-- Start MATERIAL SHOWN --
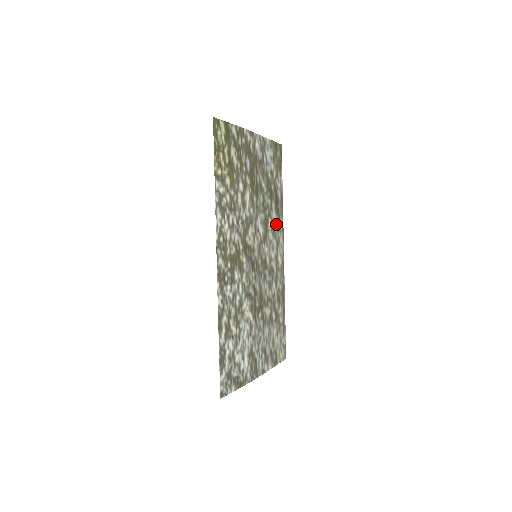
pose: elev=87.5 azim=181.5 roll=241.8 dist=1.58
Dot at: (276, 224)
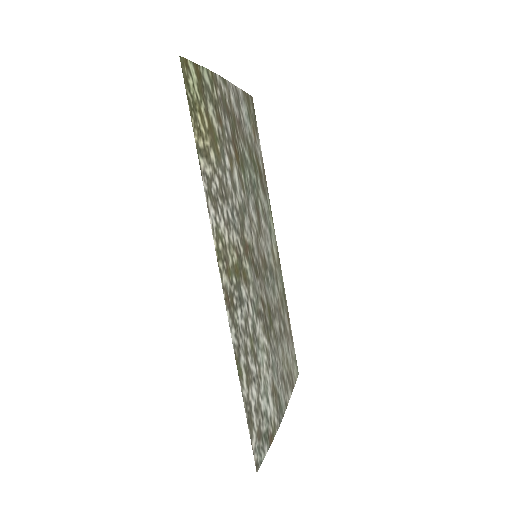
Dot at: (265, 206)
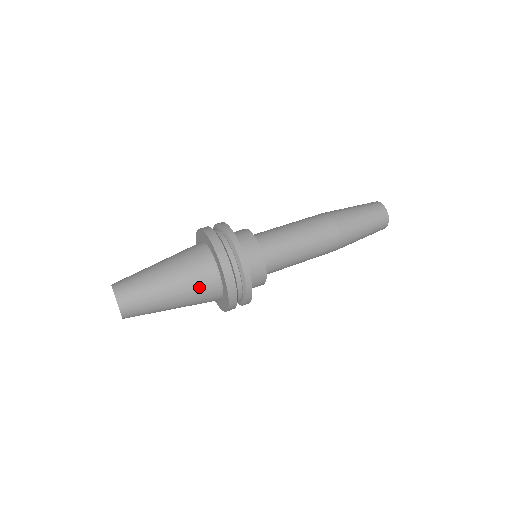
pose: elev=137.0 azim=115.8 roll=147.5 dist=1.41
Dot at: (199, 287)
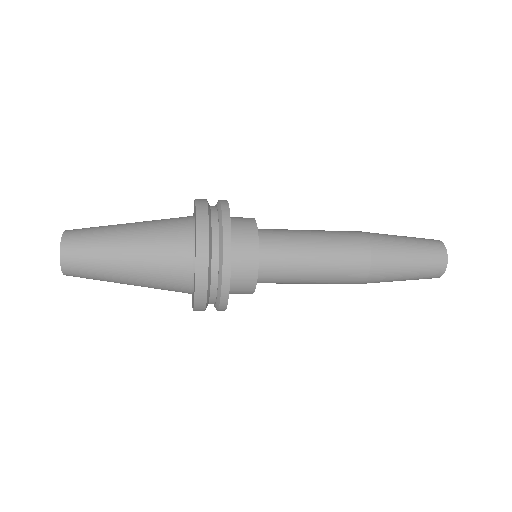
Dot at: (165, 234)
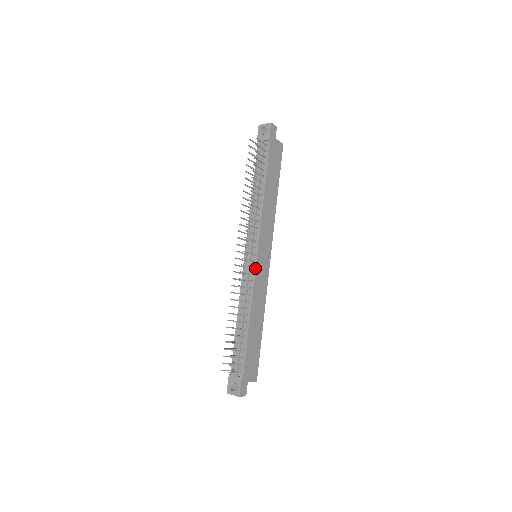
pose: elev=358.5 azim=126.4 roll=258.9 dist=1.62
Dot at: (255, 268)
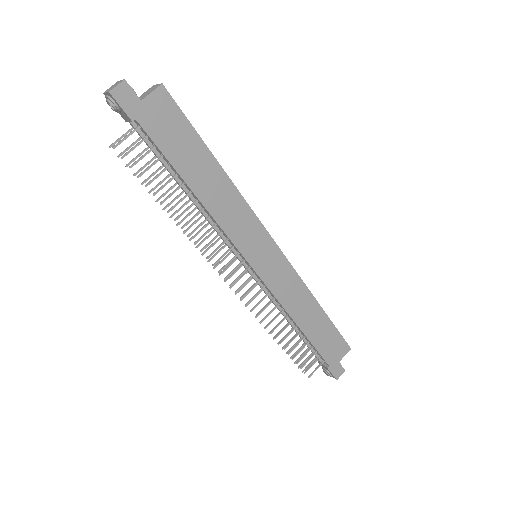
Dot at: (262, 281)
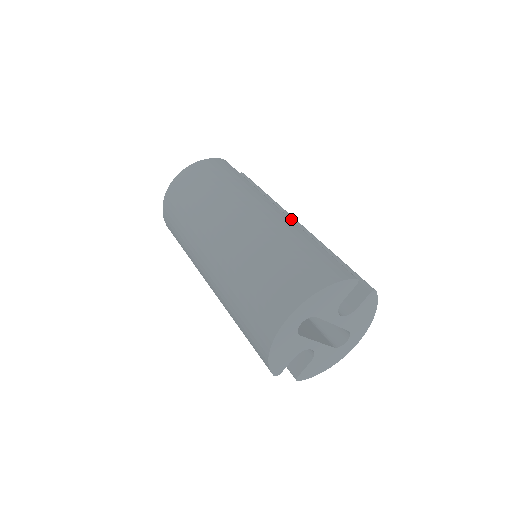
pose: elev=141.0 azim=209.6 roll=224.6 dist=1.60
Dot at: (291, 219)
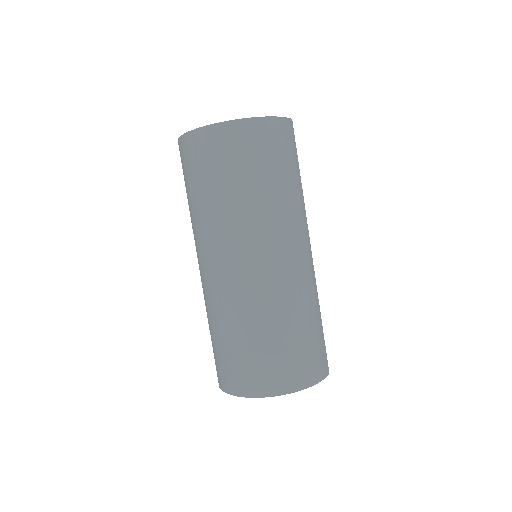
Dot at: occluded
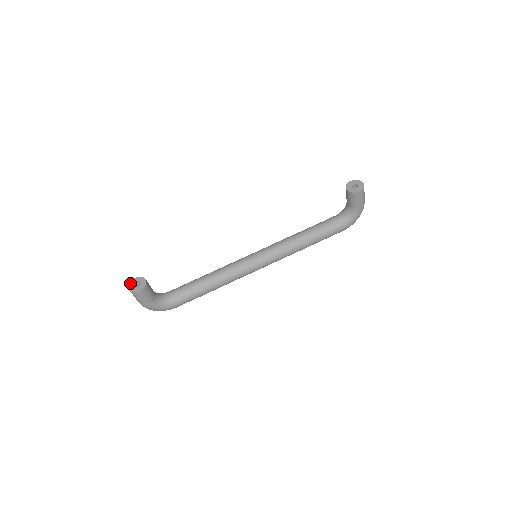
-- End MATERIAL SHOWN --
(WHAT YOU ARE ASKED TO DO) Can you copy every line of these records word for word, leaving out the pictures?

(SOLUTION TO THIS TASK)
pose: elev=87.5 azim=181.5 roll=241.8 dist=1.58
Dot at: (276, 224)
Dot at: (265, 206)
pose: elev=137.0 azim=115.8 roll=147.5 dist=1.41
Dot at: (199, 287)
Dot at: (165, 234)
pose: elev=358.5 azim=126.4 roll=258.9 dist=1.62
Dot at: (255, 268)
Dot at: (262, 281)
pose: elev=141.0 azim=209.6 roll=224.6 dist=1.60
Dot at: (291, 219)
Dot at: occluded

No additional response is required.